Remove data from personal devices 

If your company allows employees to use their own devices as a part of the Bring Your Own Device policy, you need to deal with this aspect as a part of the process. Obviously, these devices will have also access to the information and data of your business. Removing the data, applications, and passwords should be a part of your security best practices when you offboard people. If wiping them remotely, make sure that you remove only business-owned assets as even accidentally deleting personal information can cause legal issues.

Terminate network access

Having an identity and access management solution in place is essential for any business. Essentially, the system provides the tools required for managing the entire workforce lifecycle, including offboarding. You can use these tools for eliminating the unique identity of the employee leaving the company. It is best to have a managed provider for handling IT efficiently and effectively, particularly when it comes to something as critical as offboarding a senior resource from the organization. Besides eliminating access and identity of the user, these experts ensure that the account is not reassigned and reused by the replacement.

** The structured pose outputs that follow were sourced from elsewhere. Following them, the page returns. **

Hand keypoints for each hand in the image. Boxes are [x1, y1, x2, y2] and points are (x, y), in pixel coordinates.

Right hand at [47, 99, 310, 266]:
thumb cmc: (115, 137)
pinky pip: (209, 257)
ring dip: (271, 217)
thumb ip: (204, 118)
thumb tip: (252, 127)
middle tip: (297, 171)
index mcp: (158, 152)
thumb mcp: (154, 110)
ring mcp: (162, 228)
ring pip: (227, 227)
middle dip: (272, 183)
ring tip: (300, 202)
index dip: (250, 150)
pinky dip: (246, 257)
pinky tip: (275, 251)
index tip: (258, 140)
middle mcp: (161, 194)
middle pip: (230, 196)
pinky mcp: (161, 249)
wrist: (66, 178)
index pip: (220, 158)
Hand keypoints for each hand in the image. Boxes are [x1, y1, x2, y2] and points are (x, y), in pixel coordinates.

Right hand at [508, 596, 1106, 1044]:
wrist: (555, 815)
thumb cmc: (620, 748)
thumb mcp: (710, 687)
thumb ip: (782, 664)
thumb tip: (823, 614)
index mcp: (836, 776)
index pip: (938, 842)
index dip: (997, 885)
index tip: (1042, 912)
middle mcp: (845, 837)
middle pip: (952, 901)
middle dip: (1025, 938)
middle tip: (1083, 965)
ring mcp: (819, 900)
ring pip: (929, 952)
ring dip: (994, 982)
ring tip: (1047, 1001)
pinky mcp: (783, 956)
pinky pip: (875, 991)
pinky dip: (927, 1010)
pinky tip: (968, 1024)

Follow a well-defined procedure every time

When it comes to following IT security procedures, there should be no discrimination. Ensure that you follow the same with every single employee you offboard. Sticking to a plan cuts down the risk of missing any critical measures and significantly eliminates the chances of disgruntled people causing any problems after leaving. Furthermore, people in good standing need not worry about accidental data leaks because they will not have any information that they could lose unintentionally. Having a clear, well-defined checklist of best practices and implementing it religiously is the key to safeguarding your business.

Maintain proper records

Compliance is a significant issue for any business that handles sensitive information such as the personal and financial data of clients and customers. There may be industry-specific compliance requirements that you may have to follow. Proper offboarding becomes all the more important for such businesses, particularly when the confidential information you retain could be stolen or sold by ex-employees with wrong intentions. Hence, it becomes necessary to maintain all the records and logs that are required in the event of compliance audits. If you fail to present logs indicating a proper offboarding procedure, you may be held liable for security policy violations.

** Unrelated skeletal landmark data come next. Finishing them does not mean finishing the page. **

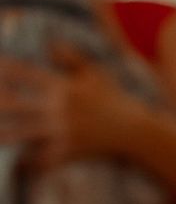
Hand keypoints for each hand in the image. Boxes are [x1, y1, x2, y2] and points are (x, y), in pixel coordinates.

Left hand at [0, 43, 137, 170]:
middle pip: (17, 104)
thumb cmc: (114, 99)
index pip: (26, 74)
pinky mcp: (68, 150)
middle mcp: (60, 108)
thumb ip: (71, 57)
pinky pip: (42, 157)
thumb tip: (49, 42)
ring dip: (5, 134)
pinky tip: (17, 161)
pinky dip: (28, 160)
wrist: (135, 131)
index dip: (5, 70)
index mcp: (64, 86)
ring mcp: (63, 130)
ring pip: (24, 132)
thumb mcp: (95, 73)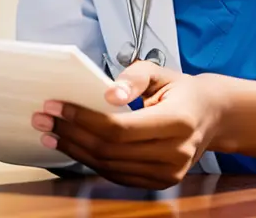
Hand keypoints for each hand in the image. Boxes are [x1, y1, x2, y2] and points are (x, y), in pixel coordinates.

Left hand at [31, 62, 223, 189]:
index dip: (84, 119)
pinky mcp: (160, 182)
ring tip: (50, 132)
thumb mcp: (160, 72)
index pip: (120, 128)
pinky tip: (72, 146)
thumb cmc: (181, 91)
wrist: (211, 116)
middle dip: (71, 134)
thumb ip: (133, 77)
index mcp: (178, 122)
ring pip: (108, 166)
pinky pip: (116, 175)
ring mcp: (168, 173)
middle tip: (44, 118)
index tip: (57, 106)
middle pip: (110, 150)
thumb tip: (108, 94)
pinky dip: (90, 161)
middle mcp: (175, 153)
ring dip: (74, 149)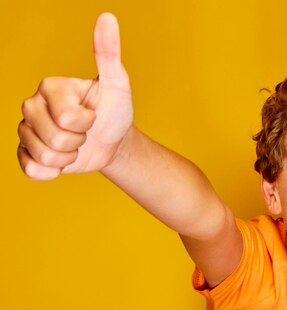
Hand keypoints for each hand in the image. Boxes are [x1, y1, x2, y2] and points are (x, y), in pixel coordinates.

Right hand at [17, 13, 132, 179]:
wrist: (113, 142)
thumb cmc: (114, 112)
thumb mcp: (116, 83)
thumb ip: (108, 53)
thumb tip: (108, 18)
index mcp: (50, 87)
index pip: (67, 117)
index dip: (87, 122)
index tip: (93, 114)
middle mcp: (32, 105)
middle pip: (55, 139)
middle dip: (79, 141)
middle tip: (85, 131)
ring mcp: (27, 130)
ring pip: (45, 156)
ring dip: (69, 157)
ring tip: (76, 144)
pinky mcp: (27, 153)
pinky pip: (32, 169)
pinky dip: (54, 171)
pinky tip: (63, 160)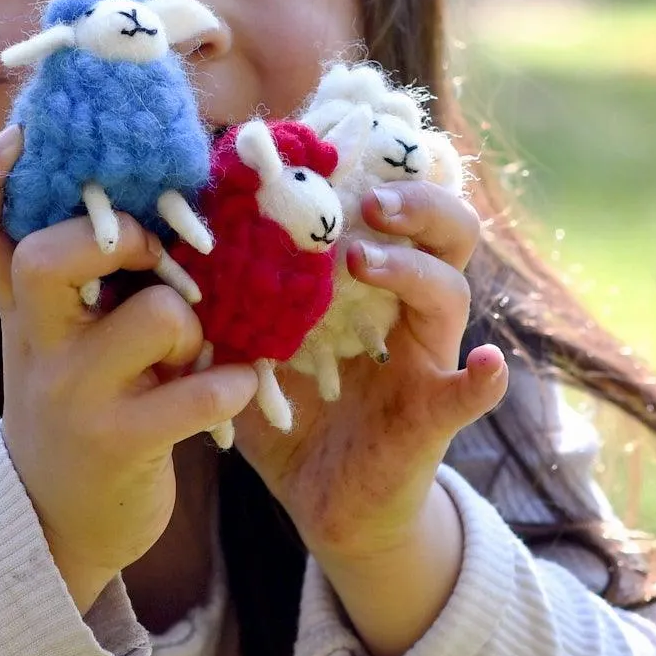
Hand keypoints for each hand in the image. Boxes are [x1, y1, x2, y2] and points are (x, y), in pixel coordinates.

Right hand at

Pursue the goal of continuous improvement

Even if you have a proper offboarding security process in place, you should still make conscious efforts for continuous improvement. For example, you may automate the HR processes and encourage the systemization of access governance activities. Company-level surveys can be conducted to gather new ideas and feedback from the existing workforce. Involve your managed IT partner to get ideas about the latest tech tools that you can adopt for strengthening your business from the IT security perspective.

Employee turnover is an indispensable aspect of running a business and you cannot avoid it despite the best efforts. Therefore, you must pay significant attention to enhancing the cybersecurity practices and upgrading the related tools and applications. This will surely protect your organization from breaches and give you peace of mind.